All Teradata ML Engine analytic functions come preinstalled and ready to use.
All analytic functions take input or output argument clauses. Most argument clauses specify table names, subqueries, or scalar values.
Some analytic functions have argument clauses that specify input or output files. These files typically contain models, dictionaries, or rules required (input) or produced by (output) the function. The default versions of the input files are preinstalled and ready to use.
Each Teradata SQL Engine user has a private schema in Teradata ML Engine for query or function execution. For example, if user alice references a Teradata ML Engine analytic function, she has a private Teradata ML Engine schema named alice. By default, all Teradata ML Engine analytic functions and files are preinstalled in the public schema. Teradata ML Engine system functions (such as available_memory_on_jvm, qginitiatorexport, qginitiatorimport, and so on) are preinstalled in the nc_system schema. Whenever a user, such as alice, references a Teradata ML Engine function or file, the system follows a schema search path to try to find that function or file. For example, if alice runs a KMeans query, the system searches schema alice for a KMeans function, then searches schema public, then nc_system schema.
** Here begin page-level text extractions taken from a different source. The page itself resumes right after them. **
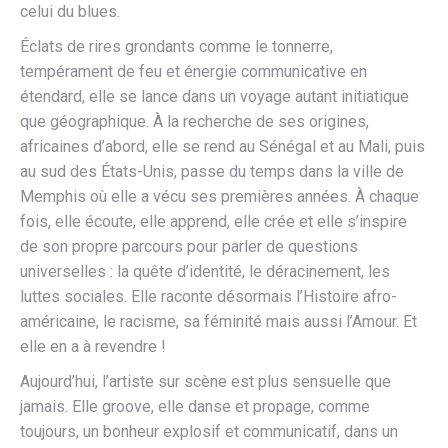
celui du blues.
Éclats de rires grondants comme le tonnerre,
tempérament de feu et énergie communicative en
étendard, elle se lance dans un voyage autant initiatique
que géographique. À la recherche de ses origines,
africaines d’abord, elle se rend au Sénégal et au Mali, puis
au sud des États-Unis, passe du temps dans la ville de
Memphis où elle a vécu ses premières années. À chaque
fois, elle écoute, elle apprend, elle crée et elle s’inspire
de son propre parcours pour parler de questions
universelles : la quête d’identité, le déracinement, les
luttes sociales. Elle raconte désormais l’Histoire afro-
américaine, le racisme, sa féminité mais aussi l’Amour. Et
elle en a à revendre !
Aujourd’hui, l’artiste sur scène est plus sensuelle que
jamais. Elle groove, elle danse et propage, comme
toujours, un bonheur explosif et communicatif, dans un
For a list of analytic functions that use files that are preinstalled on Teradata ML Engine and the files they use, see Teradata® Vantage Machine Learning Engine Analytic Function Reference, B700-4003.
The preinstalled versions of the analytic functions and input files are adequate for most needs. However, you might want to customize the behavior (change defaults) of functions to suit your particular needs. In most cases, you can change function behavior by changing its argument clauses.